Chennai: Though Tamil Nadu stood second in the country in checking food samples and filing cases for adulteration, its follow-through in the crackdown is not as impressive. Less than 13% of the food adulterators in the state were convicted last year, despite an increase in complaints of food contamination from the public.

Of the 2,384 cases filed over food safety issues in 2018-19, only 300 ended in conviction, shows official data. It also shows that conviction rate for such cases has always been low in the state, except for in 2017-18, when major reforms were introduced by the food safety department.

Though Rs 5 crore was collected as fines from violators last year, consumer rights activists say the adulterators pay a paltry sum as fine individually.

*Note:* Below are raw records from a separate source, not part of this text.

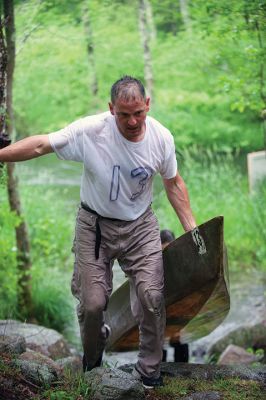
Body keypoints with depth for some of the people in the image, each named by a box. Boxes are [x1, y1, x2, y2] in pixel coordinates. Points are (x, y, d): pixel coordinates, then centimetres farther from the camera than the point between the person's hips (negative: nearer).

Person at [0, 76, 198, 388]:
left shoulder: (161, 137, -13)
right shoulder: (90, 130, -23)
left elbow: (174, 183, 2)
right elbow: (41, 145, -18)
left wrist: (192, 229, 2)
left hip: (140, 225, 2)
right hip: (95, 225, -2)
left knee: (153, 297, -7)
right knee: (92, 304, -1)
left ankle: (149, 371, 15)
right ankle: (91, 358, 34)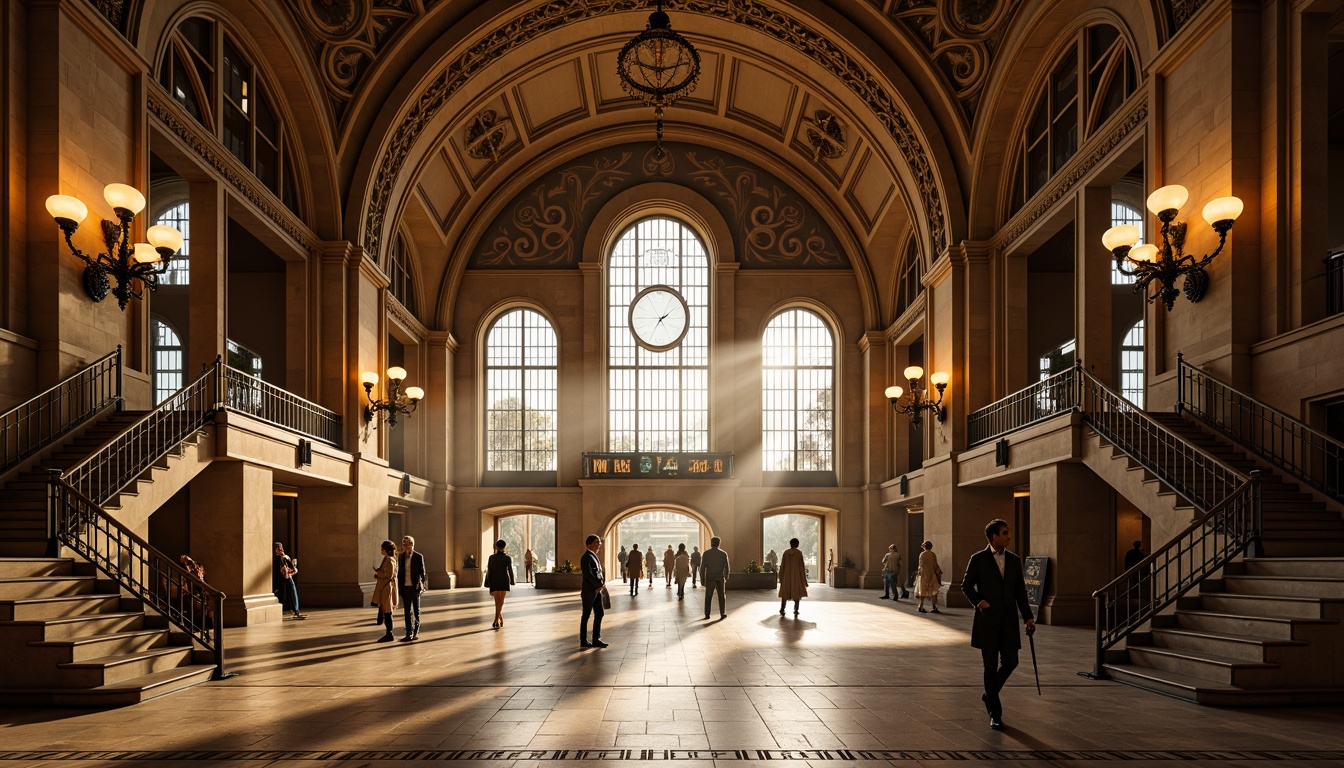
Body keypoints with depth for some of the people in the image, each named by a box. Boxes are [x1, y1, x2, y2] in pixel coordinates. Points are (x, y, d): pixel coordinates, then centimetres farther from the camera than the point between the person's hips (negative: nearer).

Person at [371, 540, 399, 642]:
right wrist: (378, 573, 7)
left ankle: (389, 635, 0)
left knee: (387, 612, -5)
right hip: (383, 588, 10)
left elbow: (389, 575, -21)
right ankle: (388, 634, 17)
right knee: (384, 612, 12)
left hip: (386, 588, -10)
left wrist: (378, 574, -9)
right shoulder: (387, 559, 15)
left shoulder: (390, 560, -16)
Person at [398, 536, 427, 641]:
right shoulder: (401, 557, 7)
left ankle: (416, 632, 20)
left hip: (415, 587, -3)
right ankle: (409, 634, 9)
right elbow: (399, 572, 11)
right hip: (405, 587, 3)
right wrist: (399, 587, 8)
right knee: (407, 611, 5)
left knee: (416, 611, 7)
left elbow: (422, 572, -2)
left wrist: (422, 585, -11)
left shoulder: (419, 557, -3)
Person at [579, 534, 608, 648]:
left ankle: (596, 639, 17)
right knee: (586, 616, 0)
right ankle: (583, 641, 9)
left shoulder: (594, 556, 15)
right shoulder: (586, 557, -14)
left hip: (597, 590, 9)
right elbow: (588, 575, -22)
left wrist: (602, 584, 0)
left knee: (599, 614, 10)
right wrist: (600, 585, -16)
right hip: (589, 591, -9)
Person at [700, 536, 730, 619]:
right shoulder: (724, 554, -2)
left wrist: (702, 579, 1)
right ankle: (722, 614, 10)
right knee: (721, 596, 10)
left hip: (710, 578, 0)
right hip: (720, 578, 0)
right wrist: (726, 579, 11)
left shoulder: (706, 553, -4)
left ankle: (707, 614, 5)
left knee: (708, 597, 7)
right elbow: (726, 568, 1)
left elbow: (702, 567, -6)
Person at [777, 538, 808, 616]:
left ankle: (782, 610, 4)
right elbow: (802, 565, -6)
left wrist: (781, 577, 9)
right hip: (796, 576, -2)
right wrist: (803, 577, 1)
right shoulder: (799, 553, -7)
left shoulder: (786, 552, 0)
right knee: (797, 593, 6)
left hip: (787, 576, 2)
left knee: (785, 593, 10)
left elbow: (782, 565, 2)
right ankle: (796, 610, 2)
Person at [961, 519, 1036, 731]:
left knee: (1010, 662, 2)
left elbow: (1020, 592, 9)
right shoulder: (978, 559, -4)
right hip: (987, 620, -4)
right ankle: (995, 713, 10)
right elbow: (966, 585, 2)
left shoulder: (1015, 560, 8)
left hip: (1008, 621, 4)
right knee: (991, 666, -1)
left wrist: (1028, 617, 3)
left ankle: (990, 694, 30)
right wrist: (978, 601, -15)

Activist K Kathirmathiyon said though there are stringent provisions in the Food Safety and Standards Act, adulterations will continue unabated if violators are not punished. “A case is filed only after samples are found adulterated/ misbranded in labs. After that, if an official is unable to get the adulterator convicted, the official should be pulled up and asked to explain why the case didn’t end with conviction,” he said.

When contacted, Tamil Nadu food safety department officials said conviction rate depends largely on the number of samples collected and said they aren’t able to collect as many samples since more than 50% of technical posts are vacant.

A senior official attributed the spike in conviction rate in 2017-2018 to major reforms introduced then. Until 2017, the Food Business Operators (FBOs), field-level officers who collect samples from food outlets, collected only one sample per block. It was increased to nine per block last year.

The official, however, said the figures presented in the Lok Sabha on Tuesday were exaggerated since they are collecting as many samples as possible and a sudden decline in conviction rate was not possible. Data also suggests that many cases are still pending trial. While criminal cases (adulteration) are heard at the district and judicial magistrate (JM) courts, civil cases (misbranding/ mislabelling/ substandard quality) are inquired by the revenue department.